Task: Scan the material below and copy every line holding the word "left".

Supplied records:
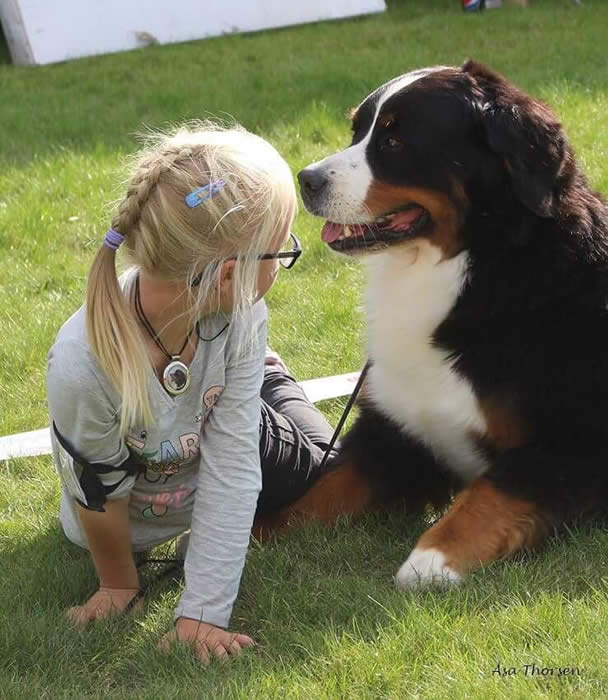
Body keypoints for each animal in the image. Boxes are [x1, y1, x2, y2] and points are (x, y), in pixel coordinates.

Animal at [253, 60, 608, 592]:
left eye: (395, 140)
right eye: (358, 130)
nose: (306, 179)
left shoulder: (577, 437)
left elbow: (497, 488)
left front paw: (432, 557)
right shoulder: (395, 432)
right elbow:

---

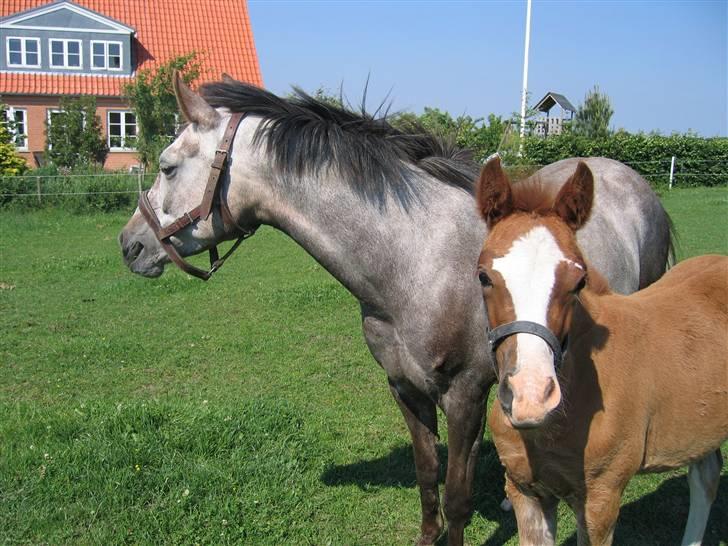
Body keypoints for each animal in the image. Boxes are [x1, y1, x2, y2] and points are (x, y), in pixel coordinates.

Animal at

Written solution:
left eye: (395, 140)
left shoulder: (577, 437)
left elbow: (497, 488)
left front paw: (432, 557)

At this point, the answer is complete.